_DIE AUFGABEN_
1. Wie lässt sich der Absatz im Text, der mit „Der Kläger hat am 12. Dezember 2007“ beginnt, als knappe Stichpunktliste fassen, ohne seine wesentlichen Angaben zu verlieren?
2. Kannst du aus der Liste die Zeilen von der Zeile mit „phylum: Tracheophyta“ bis einschließlich zur letzten Zeile der Liste als Markdown-Tabelle mit den Spalten „Nr.“ und „Zeile“ darstellen, ohne Leerzeilen?

_VORLIEGENDER TEXT_
Der Kläger hat am 12. Dezember 2007 Klage erhoben. Er macht zur Begründung im
Wesentlichen geltend: Er habe nach § 8 Abs. 1 Nr. 1 der Beitragssatzung wegen seiner
Mitwirkung in der Vergangenheit als gewählter Vertreter im Fachschaftsrat
Geoinformatik einen Anspruch auf Befreiung (oder Ermäßigung) von der
Studienbeitragspflicht. § 12 Abs. 1 der Beitragssatzung stünde der Befreiung nicht
entgegen. Satz 1 dieser Vorschrift setze allein eine Frist für die Stellung des Antrags auf
Befreiung und regele nicht, wann die Voraussetzungen für die Befreiung von der
Studienbeitragspflicht gegeben sein müssten. Es sei möglich, auch wegen
Tatbeständen, die eine Befreiung begründet hätten, in einem späteren Semester den
Befreiungsantrag zu stellen. Aus Satz 3 der genannten Vorschrift der Beitragssatzung,
wonach eine Befreiung pro Antrag für bis zu 6 Semester ausgesprochen werden könne,
ergebe sich, dass die Beitragsvoraussetzungen keineswegs in dem Semester vorliegen
müssten, in dem der Antrag gestellt werde.
4
Der Kläger beantragt,
5
die Beklagte unter Aufhebung ihres Bescheids vom 19. September 2007 und des
Widerspruchsbescheids vom 13. November 2007 zu verpflichten, ihm eine Befreiung
oder Ermäßigung von der Studienbeitragspflicht für das Wintersemester 2007/2008 zu
gewähren.

_BEREITGESTELLTE DATEN_
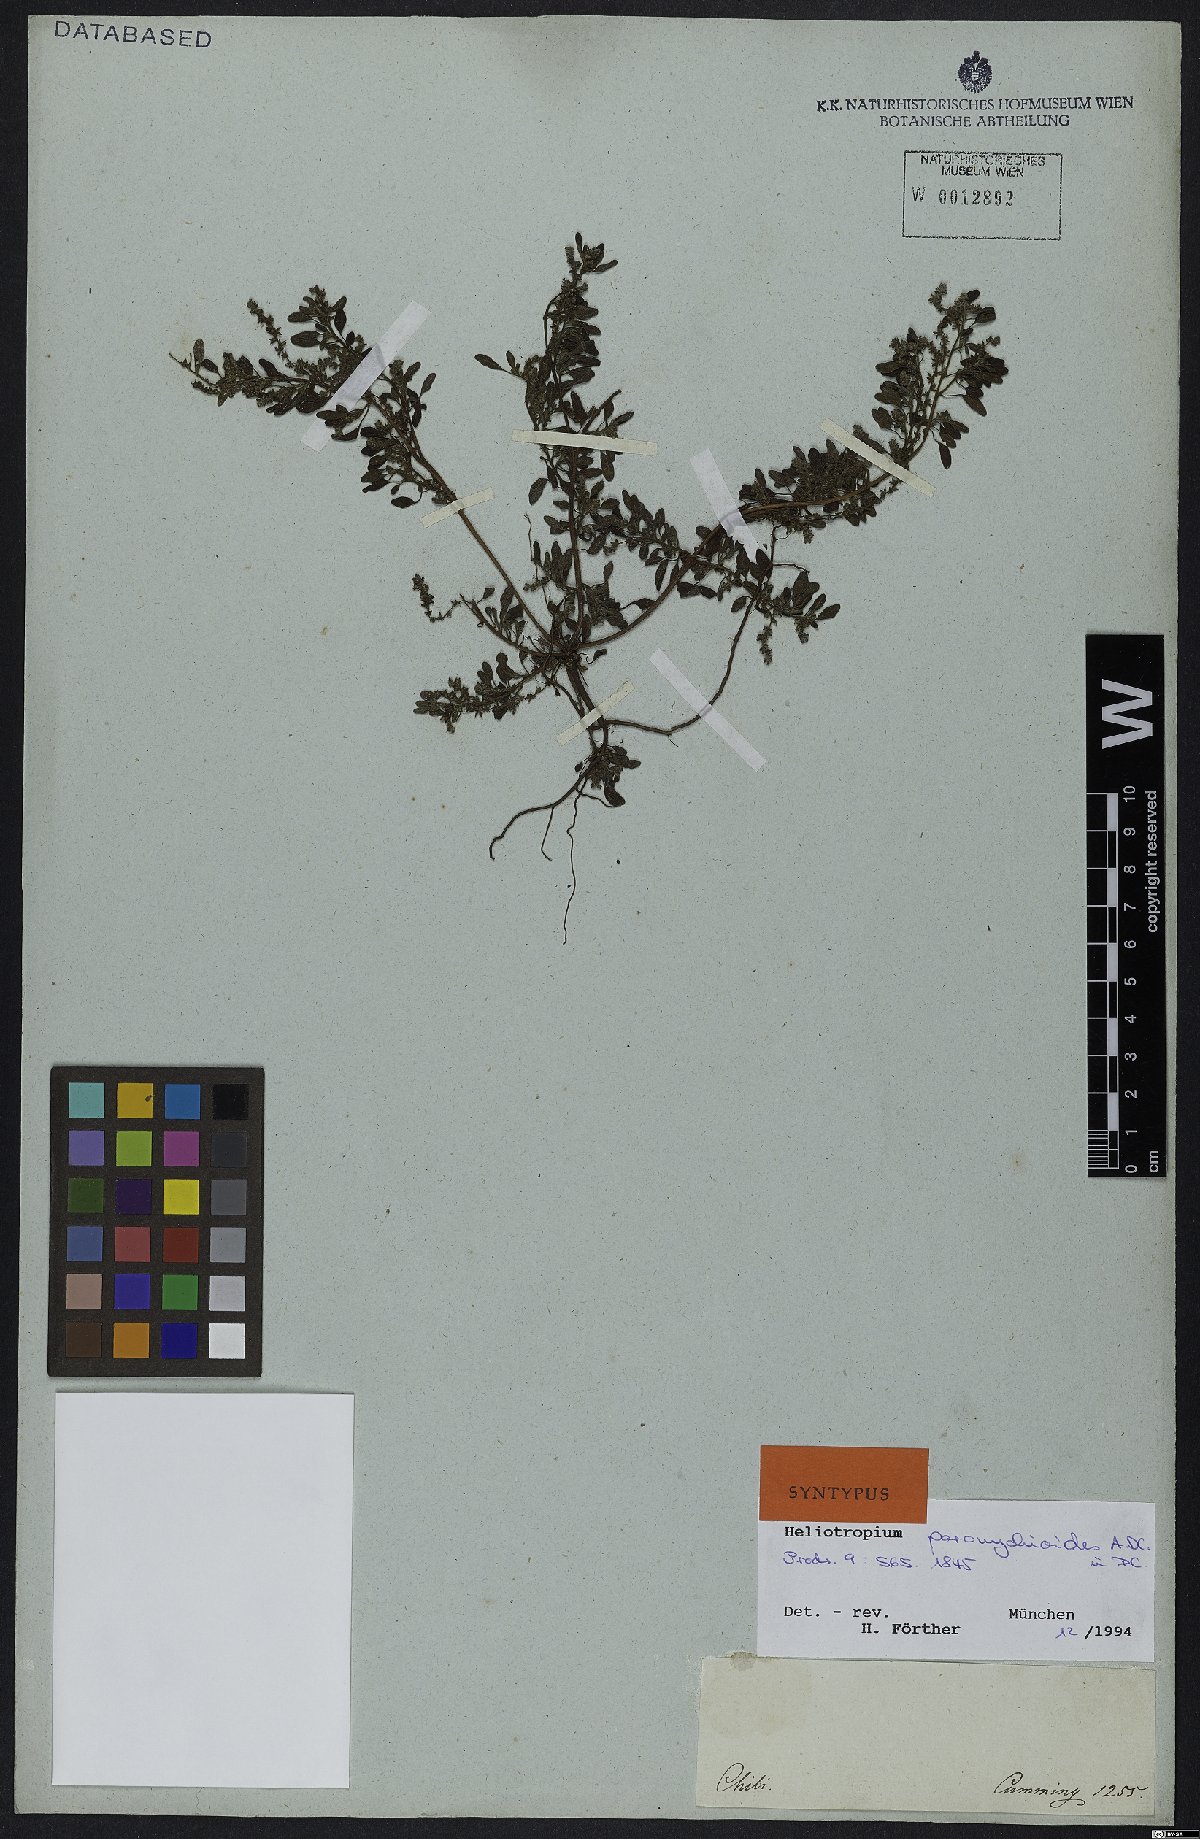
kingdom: Plantae
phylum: Tracheophyta
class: Magnoliopsida
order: Boraginales
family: Heliotropiaceae
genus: Heliotropium
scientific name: Heliotropium paronychioides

_SCHRIFTLICHE ANTWORTEN_
1.
- Der Kläger hat am 12. Dezember 2007 Klage erhoben.
- Er beruft sich auf § 8 Abs. 1 Nr. 1 der Beitragssatzung. Wegen seiner früheren Mitwirkung als gewählter Vertreter im Fachschaftsrat Geoinformatik habe er Anspruch auf Befreiung oder Ermäßigung von der Studienbeitragspflicht.
- § 12 Abs. 1 der Beitragssatzung stehe dem nicht entgegen. Satz 1 setze nur eine Antragsfrist und regele nicht, wann die Befreiungsvoraussetzungen vorliegen müssten.
- Ein Befreiungsantrag wegen früherer Tatbestände sei auch in einem späteren Semester möglich.
- Satz 3 erlaube eine Befreiung pro Antrag für bis zu 6 Semester. Daraus folge, dass die Beitragsvoraussetzungen nicht im Antragssemester vorliegen müssten.

2.
| Nr. | Zeile |
|---|---|
| 1 | phylum: Tracheophyta |
| 2 | class: Magnoliopsida |
| 3 | order: Boraginales |
| 4 | family: Heliotropiaceae |
| 5 | genus: Heliotropium |
| 6 | scientific name: Heliotropium paronychioides |